Mari kita lihat profilnya dulu, biar lengkap. Wahyudin lahir di Boalemo, mewakili Dapil 6 (Kabupaten Boalemo–Pohuwato) untuk periode 2024–2029. Pendidikan? Ia menempuh jalur Paket C (setara SMA), lalu melanjutkan ke Universitas Ichsan Gorontalo dan berhasil meraih gelar sarjana.
Status kekayaan? Nah ini bagian paling absurd, minus Rp 2 juta dalam laporan LHKPN per 31 Desember 2024. Minus, omu! Punya tanah warisan sekitar Rp180 juta, kas Rp18 juta, tapi total harta jatuh ke angka minus. Wakil rakyat minus! Tak heran jika filsafat keuangan pribadinya bisa merosot ke jurang ide “merampok uang negara.” Logikanya sederhana, saldo minus butuh solusi plus, dan jalan tercepat adalah merampok APBD. Epik? Terlalu epik.
Lalu drama pun bergulir. Video dirinya direkam seorang perempuan di dalam mobil menuju Bandara Djalaluddin Tantu, lalu tersebar seperti gosip murahan.
Saat publik muak, PDIP pontang-panting. Fraksi di DPRD Gorontalo bilang, “Kami tunggu keputusan partai pusat.” Seolah-olah butuh konferensi internasional untuk memutuskan apakah “merampok negara” itu salah atau benar.
DPD PDIP Gorontalo buru-buru rapat internal. Sementara elite di Jakarta menyebut ada ancaman pemecatan. Semua berisik, tapi rakyat hanya melihat teater boneka dengan sutradara tak jelas.
Masuklah Badan Kehormatan DPRD Gorontalo, lembaga dengan nama seagung malaikat. Mereka memanggil Wahyudin, katanya sudah klarifikasi, dan yang keluar dari mulutnya lebih konyol dari plot sinetron, “Saya sedang mabuk.” Ah, alasan klasik! Wakil rakyat yang digaji miliaran per periode, yang disumpah demi rakyat, malah berdalih mabuk ketika bicara tentang merampok negara. Kalau begitu, sumpah jabatan ke depan harus direvisi, bukan “Demi Allah saya bersumpah,” tapi “Demi botol kosong, saya tidak sadar ngomong.”
Tentang sidang BK? Katanya akan diputuskan sanksi “pekan depan.” Selalu pekan depan. Republik ini memang jago menunda, bahkan urusan memutuskan sanksi pun ditarik-tarik sampai rakyat keburu lupa. Rakyat sudah muak, sudah geram, tapi politisi masih sibuk rapat, BK masih sibuk menata jadwal, dan Wahyudin sibuk mengucap maaf. Permintaan maafnya terdengar seperti lagu karaoke fals, “Saya menyesal, saya tidak sadar, saya tidak tahu direkam.” Tapi rakyat tahu, yang hancur bukan hanya reputasi, tapi juga sisa-sisa logika demokrasi.
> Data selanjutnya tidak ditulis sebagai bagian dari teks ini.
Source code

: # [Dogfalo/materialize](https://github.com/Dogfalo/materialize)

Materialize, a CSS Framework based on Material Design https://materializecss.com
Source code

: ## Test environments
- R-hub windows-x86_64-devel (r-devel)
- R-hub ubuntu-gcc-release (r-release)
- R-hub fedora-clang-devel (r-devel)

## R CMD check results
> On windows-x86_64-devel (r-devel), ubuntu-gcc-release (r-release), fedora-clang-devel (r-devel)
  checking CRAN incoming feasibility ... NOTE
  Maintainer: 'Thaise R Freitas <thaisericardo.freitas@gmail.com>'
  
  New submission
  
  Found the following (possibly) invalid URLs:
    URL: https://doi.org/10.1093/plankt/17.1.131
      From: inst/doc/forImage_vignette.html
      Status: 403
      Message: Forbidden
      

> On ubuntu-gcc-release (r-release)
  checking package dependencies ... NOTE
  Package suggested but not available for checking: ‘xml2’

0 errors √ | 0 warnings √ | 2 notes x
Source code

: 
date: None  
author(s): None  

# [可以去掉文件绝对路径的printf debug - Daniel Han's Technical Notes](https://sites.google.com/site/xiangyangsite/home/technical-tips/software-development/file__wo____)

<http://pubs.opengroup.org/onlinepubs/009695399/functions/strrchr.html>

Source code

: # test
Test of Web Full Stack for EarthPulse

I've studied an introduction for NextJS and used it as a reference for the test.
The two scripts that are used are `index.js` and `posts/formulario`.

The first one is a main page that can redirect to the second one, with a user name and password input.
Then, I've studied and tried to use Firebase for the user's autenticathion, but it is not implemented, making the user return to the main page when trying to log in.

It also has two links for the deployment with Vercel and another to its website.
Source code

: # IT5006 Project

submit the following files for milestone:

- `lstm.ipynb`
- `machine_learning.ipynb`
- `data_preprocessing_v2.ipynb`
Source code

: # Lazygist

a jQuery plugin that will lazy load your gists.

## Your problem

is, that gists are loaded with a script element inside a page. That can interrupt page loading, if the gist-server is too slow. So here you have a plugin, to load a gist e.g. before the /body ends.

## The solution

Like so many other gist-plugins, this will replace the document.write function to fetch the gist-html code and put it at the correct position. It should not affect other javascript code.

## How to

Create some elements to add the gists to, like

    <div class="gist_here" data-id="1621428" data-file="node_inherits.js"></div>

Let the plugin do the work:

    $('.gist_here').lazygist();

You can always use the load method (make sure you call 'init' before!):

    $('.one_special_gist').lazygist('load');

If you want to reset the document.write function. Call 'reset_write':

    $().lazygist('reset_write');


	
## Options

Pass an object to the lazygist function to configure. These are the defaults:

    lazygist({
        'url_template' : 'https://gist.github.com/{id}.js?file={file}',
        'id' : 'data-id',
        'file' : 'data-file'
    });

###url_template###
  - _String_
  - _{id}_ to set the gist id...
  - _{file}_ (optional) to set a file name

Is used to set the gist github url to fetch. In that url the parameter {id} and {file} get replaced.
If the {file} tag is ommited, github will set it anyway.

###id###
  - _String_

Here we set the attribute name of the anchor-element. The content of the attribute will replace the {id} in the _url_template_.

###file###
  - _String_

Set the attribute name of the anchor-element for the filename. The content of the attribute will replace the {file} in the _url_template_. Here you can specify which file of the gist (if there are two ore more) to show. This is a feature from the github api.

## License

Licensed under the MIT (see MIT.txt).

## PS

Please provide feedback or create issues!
Akhirnya, ini bukan sekadar kasus individu, tapi cermin retak dari republik absurd. Seorang wakil rakyat dengan saldo minus, gelar sarjana hasil perjuangan, istri bernama Megawati Nusi, duduk di kursi terhormat DPRD, lalu mengajarkan rakyat cara merampok negara. Partai sibuk cuci tangan, BK sibuk sidang pekan depan, dan rakyat jadi penonton setia opera mabuk ini. Muak? Tentu. Geram? Pasti. Tapi jangan khawatir, babak berikutnya pasti segera muncul, karena negeri ini tidak pernah kehabisan badut politik.
“Bang, kalau warga Buton lapor polisi karena bupati hilang, boleh jadi inspirasi. Tapi, kalau wakil rakyat dari Gorontalo ini, sepertinya tak layak dicontoh.”